Over the following years Horatio's health and disposition deteriorated and his affairs were entrusted to a Mr Hamilton in Dublin. In February 1864 Horatio's brother John visited him and managed to get him into the Pension Medicale (in Charlemount St?), Dublin, where he died of apoplexy, leaving debts of £300.

The announcement of Horatio Townsend's [623] death appeared in the Cork Constitution in June 1864. "On the 15th inst. in Charlemount Street, Dublin, of apoplexy, in the 62nd. year of his age, Horatio Townsend Esq. barrister-at-law, second son of the late Horatio Townsend Esq. formerly of Bridgemount, County of Cork".
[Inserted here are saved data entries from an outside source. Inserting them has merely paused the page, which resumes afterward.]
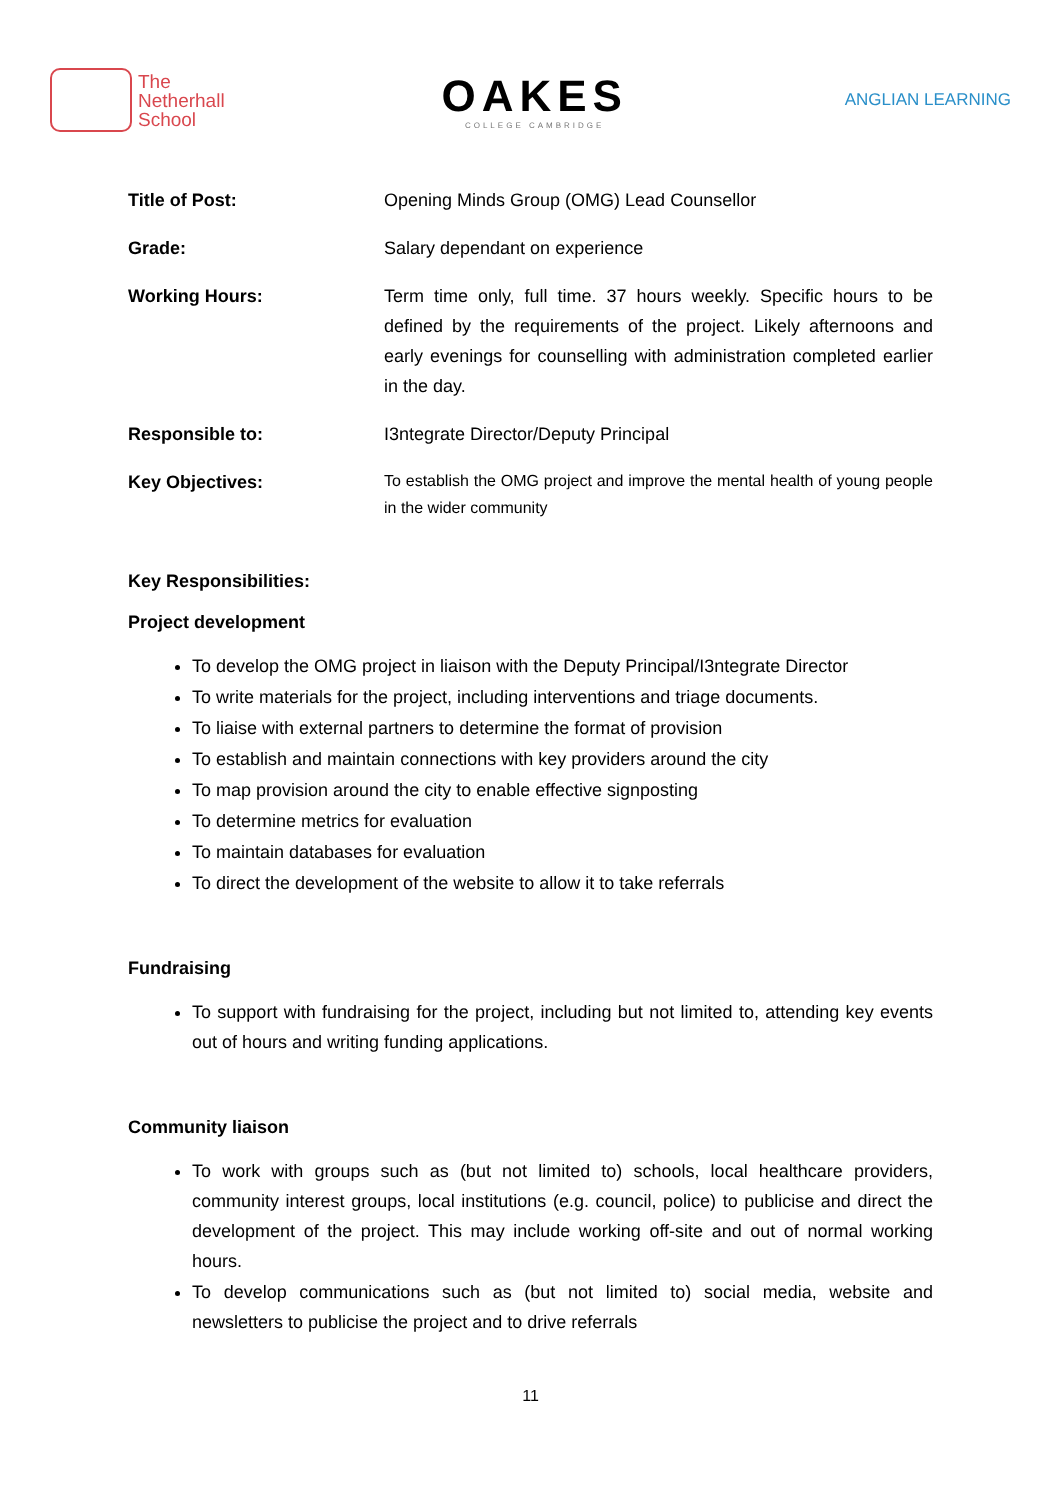The
Netherhall
School
OAKES
COLLEGE CAMBRIDGE
ANGLIAN LEARNING
Title of Post: Opening Minds Group (OMG) Lead Counsellor
Grade: Salary dependant on experience
Working Hours: Term time only, full time. 37 hours weekly. Specific hours to be defined by the requirements of the project. Likely afternoons and early evenings for counselling with administration completed earlier in the day.
Responsible to: I3ntegrate Director/Deputy Principal
Key Objectives:
To establish the OMG project and improve the mental health of young people in the wider community
Key Responsibilities:
Project development
To develop the OMG project in liaison with the Deputy Principal/I3ntegrate Director
To write materials for the project, including interventions and triage documents.
To liaise with external partners to determine the format of provision
To establish and maintain connections with key providers around the city
To map provision around the city to enable effective signposting
To determine metrics for evaluation
To maintain databases for evaluation
To direct the development of the website to allow it to take referrals
Fundraising
To support with fundraising for the project, including but not limited to, attending key events out of hours and writing funding applications.
Community liaison
To work with groups such as (but not limited to) schools, local healthcare providers, community interest groups, local institutions (e.g. council, police) to publicise and direct the development of the project. This may include working off-site and out of normal working hours.
To develop communications such as (but not limited to) social media, website and newsletters to publicise the project and to drive referrals
11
Horatio's grandfather, Edward Synge Townsend [601], and his father, Horatio Townsend [607] married cousins and this might account in part for his strange behaviour.

(1) Horatio's maternal grandfather, Lieutenant General Samuel Townsend [403] was a churchwarden at St Georges for many years.

(2) The following were also barristers practicing in Dublin in this period: John Sealy Townsend [333], John FitzHenry Townshend [250], John Sealy Townsend [507] and Richard Townsend [513]. Horace Payne Townshend [5D12] qualified as a barrister but does not appeared to have practiced.

(3) Llanvapley Papers.

(4) The close relationship with John Sealy Townsend is understandable as he and Horatio were exact contemporaries and practiced law in Dublin.